Telle est, esquissée à traits rapides, la part que pourrait assumer le législateur dansla lutte contre le terrible mal, c’est-à-dire contre la mortalité infantile, la folie, le crime, les suicides, le paupérisme, la dégénérescence vengeant sur les fils l’aveuglement des pères et perdant la race. Cette œuvre-là pourrait dans le Parlement réunir, rapprocher tous les partis, ou au moins les patriotes de tous les partis. Elle nous semble — sans compter qu’au moins là où on l’a essayée elle a réussi — plus saine et plus pratique que la nouvelle industrie étatiste dont on nous menace — comme si l’État en France ne faisait pas déjà assez de métier, et assez mal !

_______________

[1] À la fin de l’article intitulé Organisation libérale du monopole, deux mots dont l’accouplement fait rêver (août 1896).

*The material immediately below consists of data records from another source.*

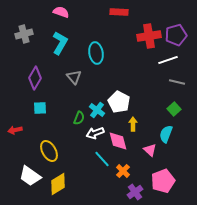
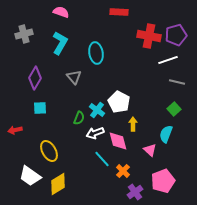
red cross: rotated 20 degrees clockwise
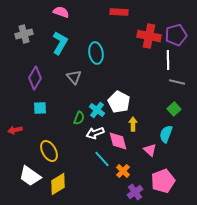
white line: rotated 72 degrees counterclockwise
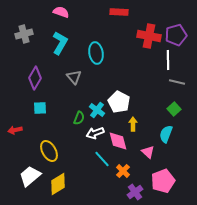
pink triangle: moved 2 px left, 2 px down
white trapezoid: rotated 105 degrees clockwise
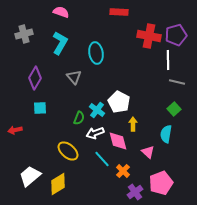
cyan semicircle: rotated 12 degrees counterclockwise
yellow ellipse: moved 19 px right; rotated 20 degrees counterclockwise
pink pentagon: moved 2 px left, 2 px down
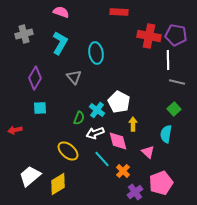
purple pentagon: rotated 25 degrees clockwise
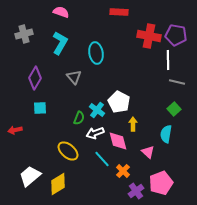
purple cross: moved 1 px right, 1 px up
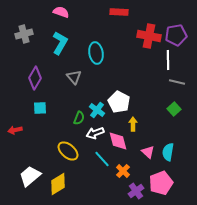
purple pentagon: rotated 20 degrees counterclockwise
cyan semicircle: moved 2 px right, 18 px down
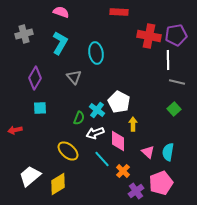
pink diamond: rotated 15 degrees clockwise
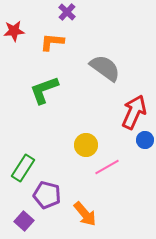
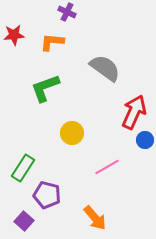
purple cross: rotated 18 degrees counterclockwise
red star: moved 4 px down
green L-shape: moved 1 px right, 2 px up
yellow circle: moved 14 px left, 12 px up
orange arrow: moved 10 px right, 4 px down
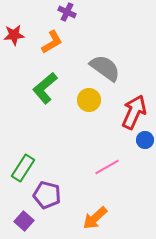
orange L-shape: rotated 145 degrees clockwise
green L-shape: rotated 20 degrees counterclockwise
yellow circle: moved 17 px right, 33 px up
orange arrow: rotated 88 degrees clockwise
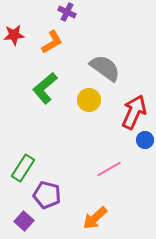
pink line: moved 2 px right, 2 px down
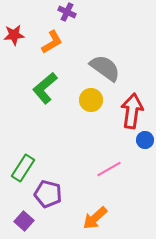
yellow circle: moved 2 px right
red arrow: moved 2 px left, 1 px up; rotated 16 degrees counterclockwise
purple pentagon: moved 1 px right, 1 px up
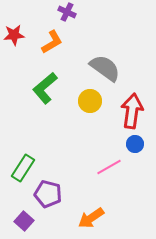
yellow circle: moved 1 px left, 1 px down
blue circle: moved 10 px left, 4 px down
pink line: moved 2 px up
orange arrow: moved 4 px left; rotated 8 degrees clockwise
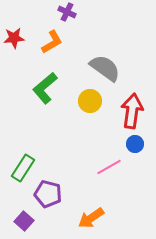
red star: moved 3 px down
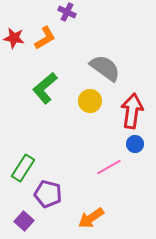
red star: rotated 15 degrees clockwise
orange L-shape: moved 7 px left, 4 px up
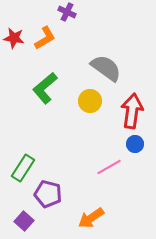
gray semicircle: moved 1 px right
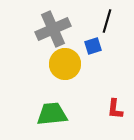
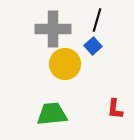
black line: moved 10 px left, 1 px up
gray cross: rotated 24 degrees clockwise
blue square: rotated 24 degrees counterclockwise
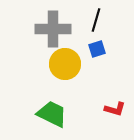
black line: moved 1 px left
blue square: moved 4 px right, 3 px down; rotated 24 degrees clockwise
red L-shape: rotated 80 degrees counterclockwise
green trapezoid: rotated 32 degrees clockwise
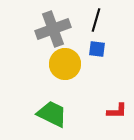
gray cross: rotated 20 degrees counterclockwise
blue square: rotated 24 degrees clockwise
red L-shape: moved 2 px right, 2 px down; rotated 15 degrees counterclockwise
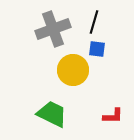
black line: moved 2 px left, 2 px down
yellow circle: moved 8 px right, 6 px down
red L-shape: moved 4 px left, 5 px down
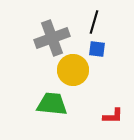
gray cross: moved 1 px left, 9 px down
green trapezoid: moved 10 px up; rotated 20 degrees counterclockwise
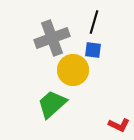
blue square: moved 4 px left, 1 px down
green trapezoid: rotated 48 degrees counterclockwise
red L-shape: moved 6 px right, 9 px down; rotated 25 degrees clockwise
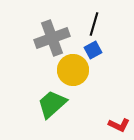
black line: moved 2 px down
blue square: rotated 36 degrees counterclockwise
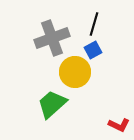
yellow circle: moved 2 px right, 2 px down
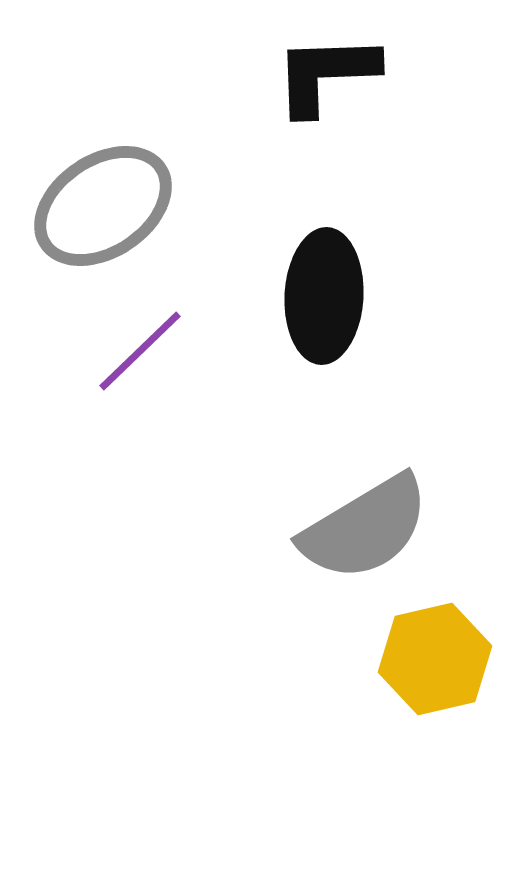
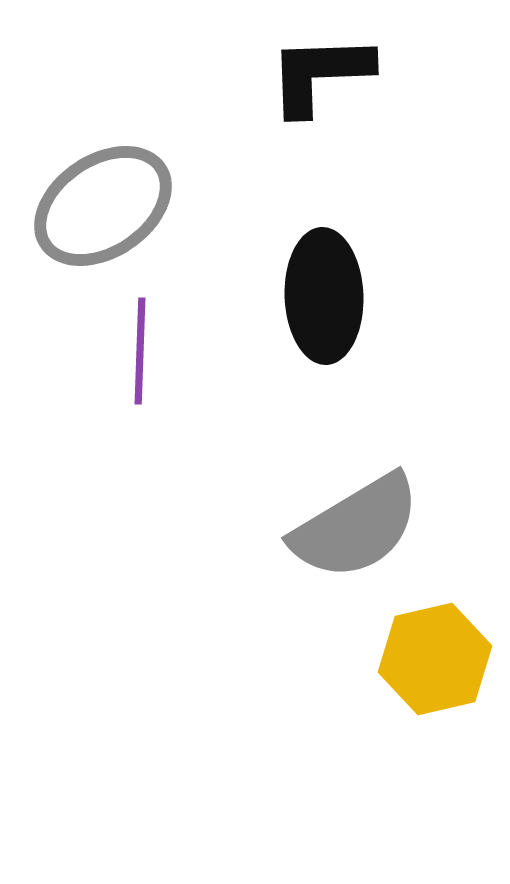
black L-shape: moved 6 px left
black ellipse: rotated 5 degrees counterclockwise
purple line: rotated 44 degrees counterclockwise
gray semicircle: moved 9 px left, 1 px up
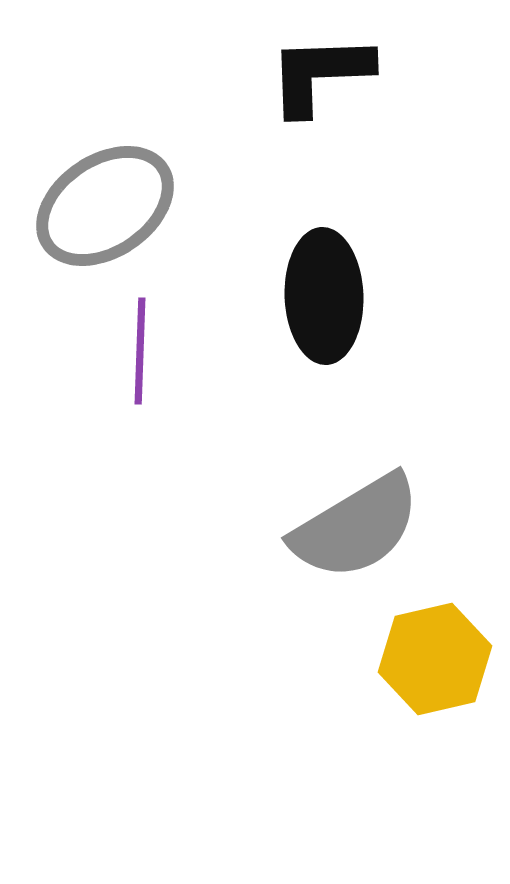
gray ellipse: moved 2 px right
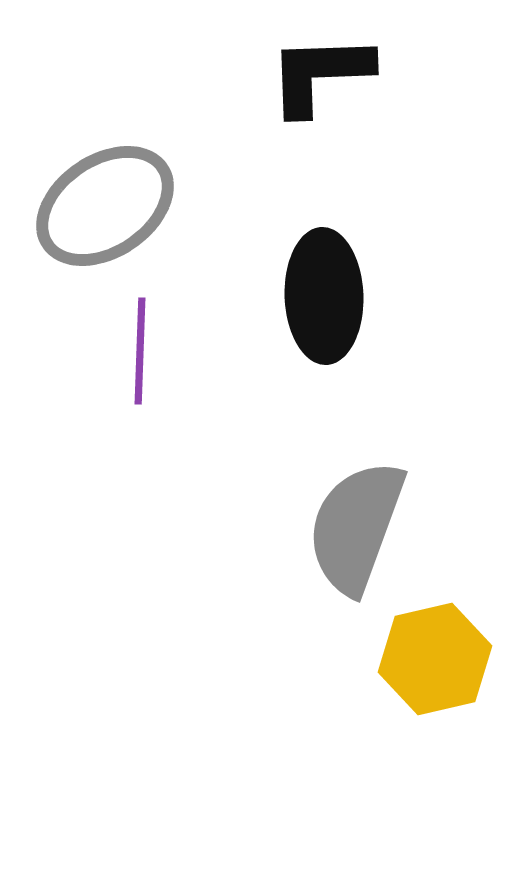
gray semicircle: rotated 141 degrees clockwise
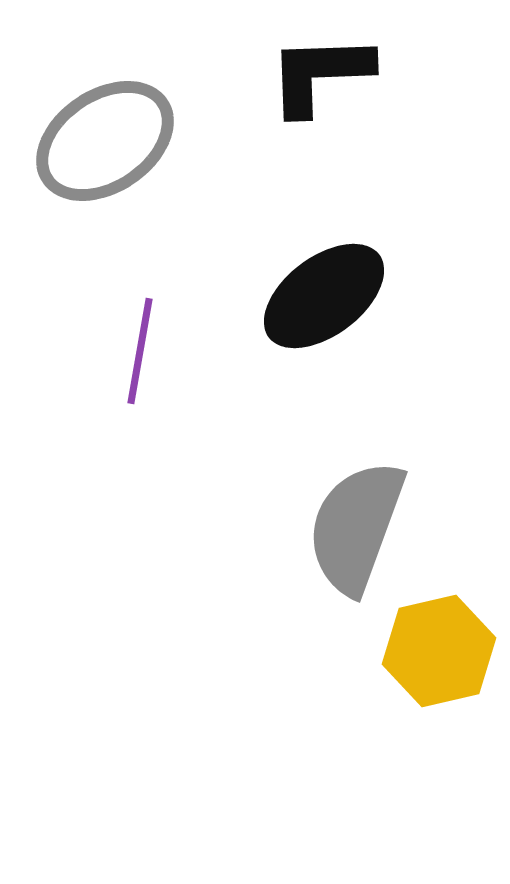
gray ellipse: moved 65 px up
black ellipse: rotated 55 degrees clockwise
purple line: rotated 8 degrees clockwise
yellow hexagon: moved 4 px right, 8 px up
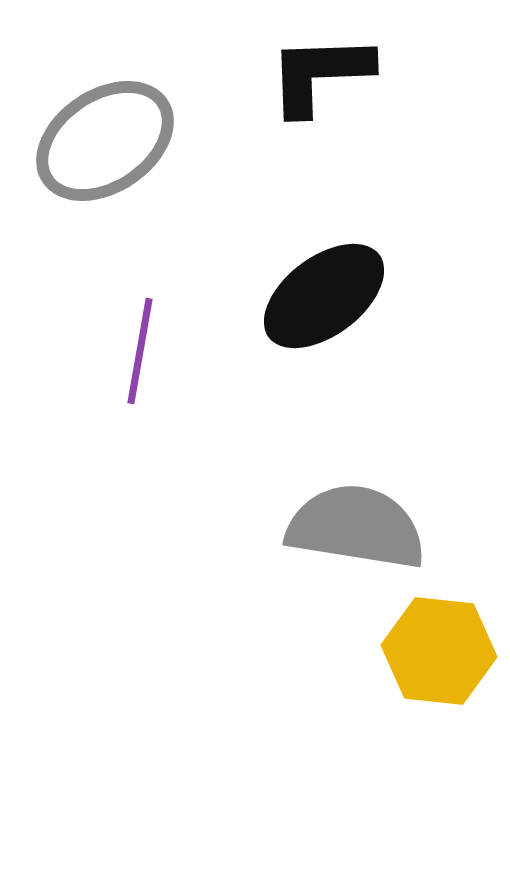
gray semicircle: rotated 79 degrees clockwise
yellow hexagon: rotated 19 degrees clockwise
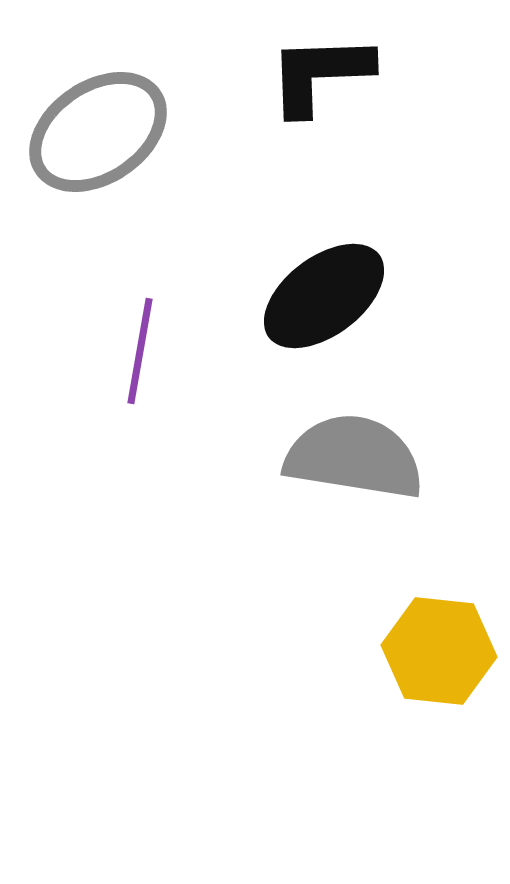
gray ellipse: moved 7 px left, 9 px up
gray semicircle: moved 2 px left, 70 px up
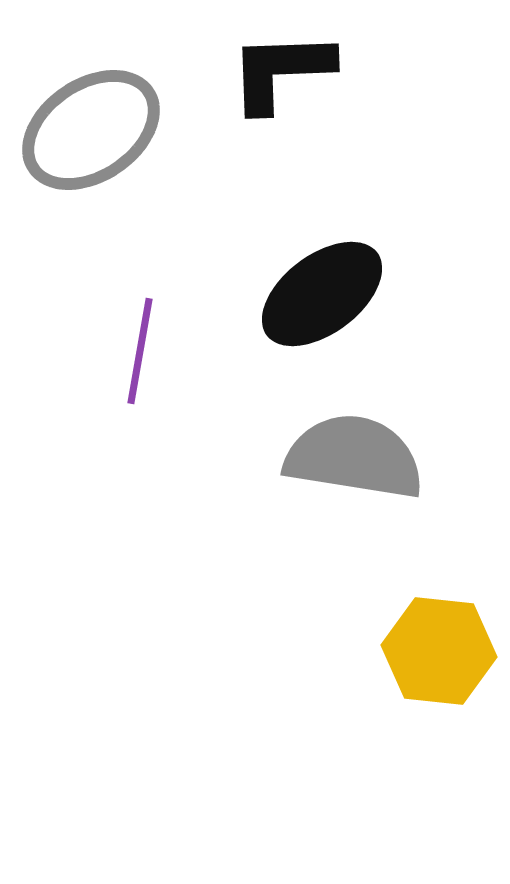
black L-shape: moved 39 px left, 3 px up
gray ellipse: moved 7 px left, 2 px up
black ellipse: moved 2 px left, 2 px up
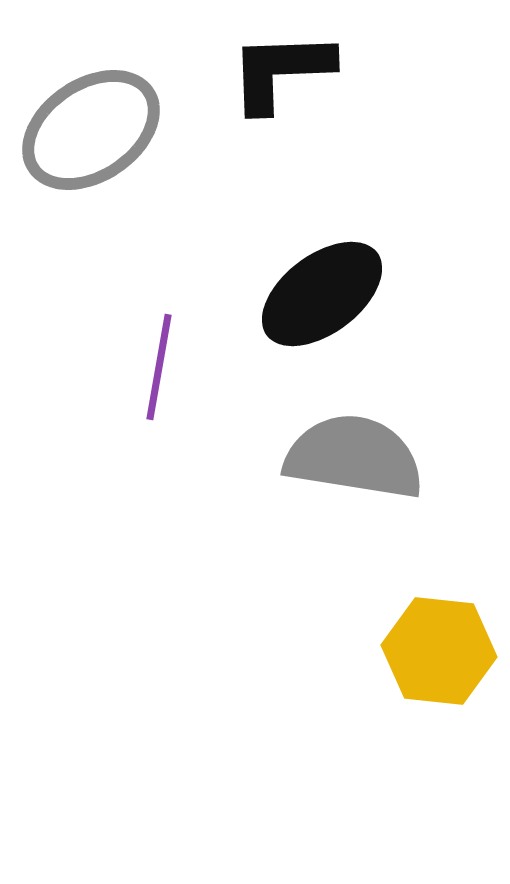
purple line: moved 19 px right, 16 px down
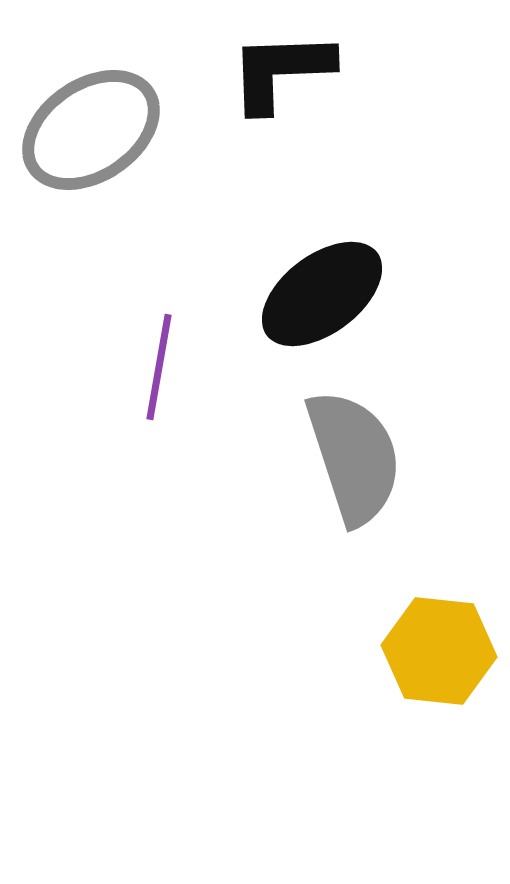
gray semicircle: rotated 63 degrees clockwise
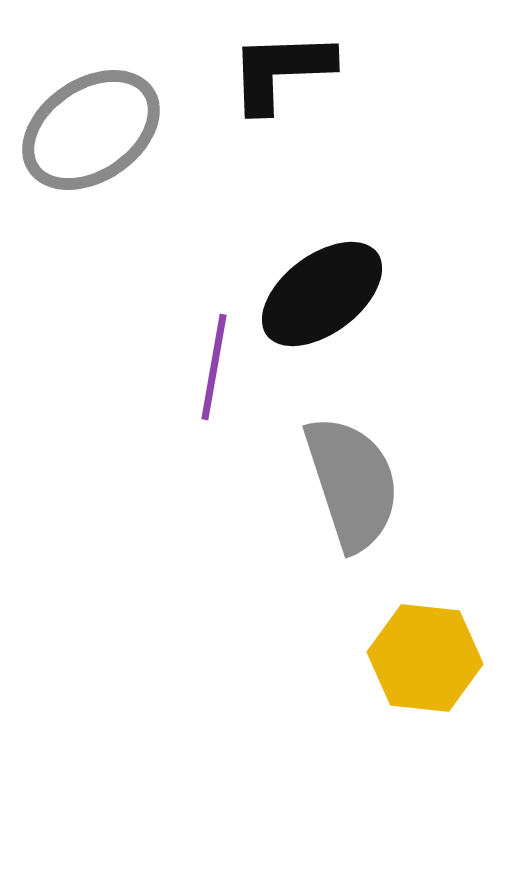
purple line: moved 55 px right
gray semicircle: moved 2 px left, 26 px down
yellow hexagon: moved 14 px left, 7 px down
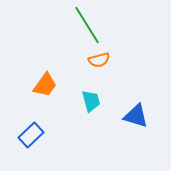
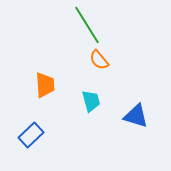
orange semicircle: rotated 65 degrees clockwise
orange trapezoid: rotated 40 degrees counterclockwise
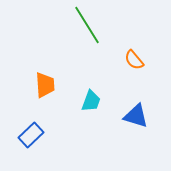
orange semicircle: moved 35 px right
cyan trapezoid: rotated 35 degrees clockwise
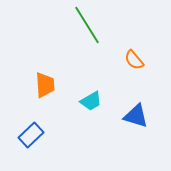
cyan trapezoid: rotated 40 degrees clockwise
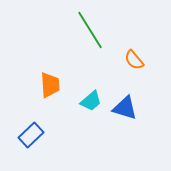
green line: moved 3 px right, 5 px down
orange trapezoid: moved 5 px right
cyan trapezoid: rotated 10 degrees counterclockwise
blue triangle: moved 11 px left, 8 px up
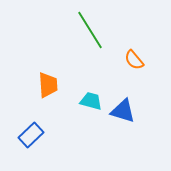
orange trapezoid: moved 2 px left
cyan trapezoid: rotated 125 degrees counterclockwise
blue triangle: moved 2 px left, 3 px down
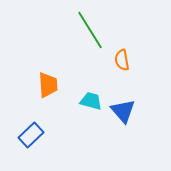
orange semicircle: moved 12 px left; rotated 30 degrees clockwise
blue triangle: rotated 32 degrees clockwise
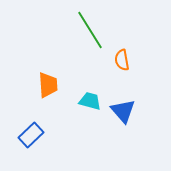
cyan trapezoid: moved 1 px left
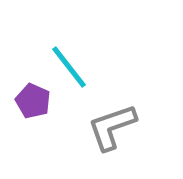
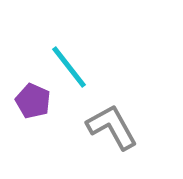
gray L-shape: rotated 80 degrees clockwise
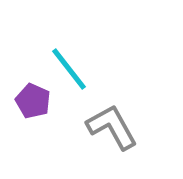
cyan line: moved 2 px down
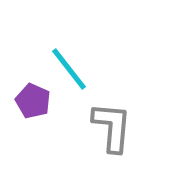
gray L-shape: rotated 34 degrees clockwise
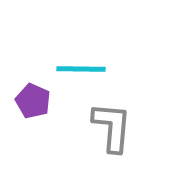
cyan line: moved 12 px right; rotated 51 degrees counterclockwise
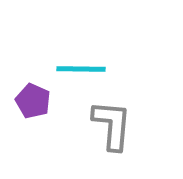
gray L-shape: moved 2 px up
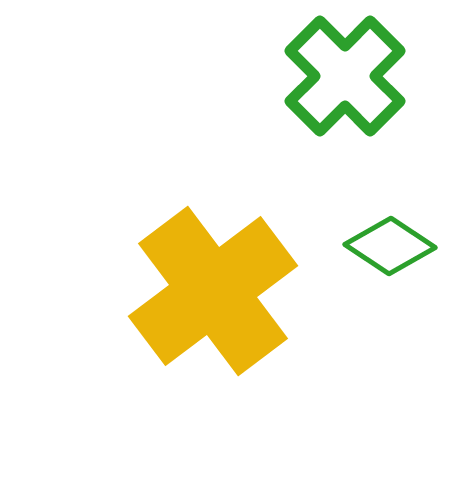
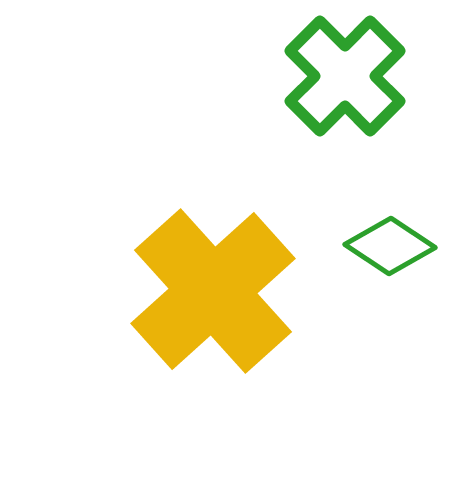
yellow cross: rotated 5 degrees counterclockwise
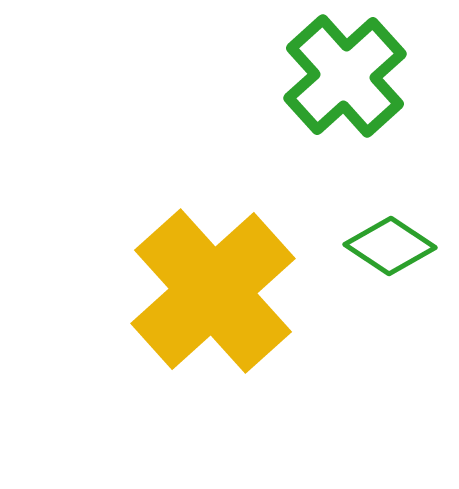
green cross: rotated 3 degrees clockwise
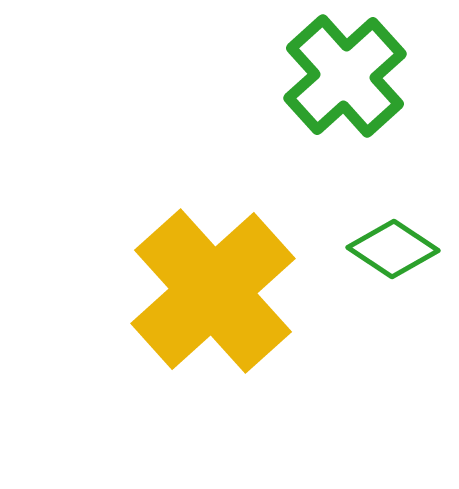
green diamond: moved 3 px right, 3 px down
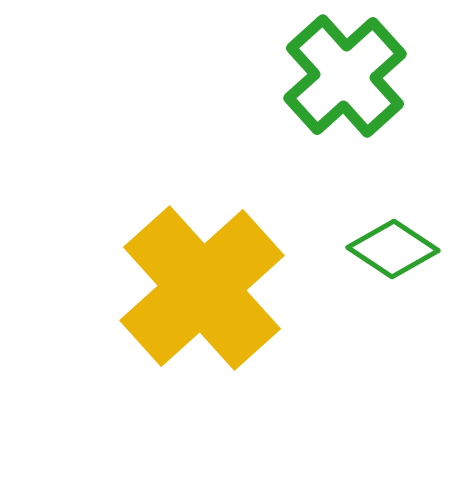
yellow cross: moved 11 px left, 3 px up
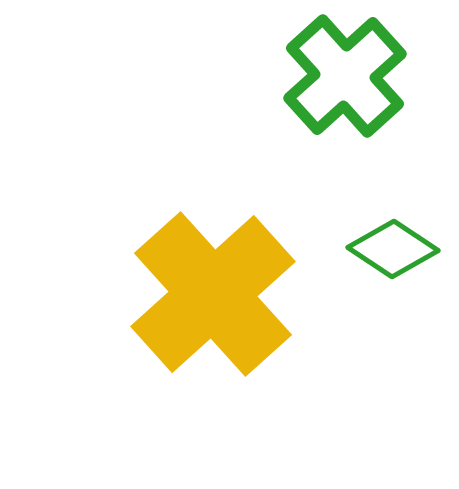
yellow cross: moved 11 px right, 6 px down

[2] Revue polit. et parlem, du 10 novembre 1896.

[3] Le monopole se sert partout des mêmes amorces. Ainsi, à la République Argentine, on le propose (septembre 1897) à la fois comme un moyen d’accroître les ressources et d’arrêter l’accroissement de consommation. La raison publique résiste. La presse (le Times of Argentina par exemple) représente que « le monopole ayant pour but de prélever d’importantes recettes afin de remédier aux embarras des finances nationales, l’État ne cherchera pas à restreindre la consommation de l’alcool, et même il est tout à fait probable qu’il l’encouragera afin d’augmenter les recettes. » Les évidences du bon sens, elles aussi, sont partout les mêmes. Singulier modèle en tout cas que l’Argentine pour notre pays !

(Note de la réédition de 1898.)

[4] M. Alglave, passim. — M. Ch. Dupuy, Revue politique et parlementaire, 10 novembre 1896.

[5] 60 fr. en 1855, 90 fr. en 1860, 150 fr. en 1871, 156 fr. 25 en 1873.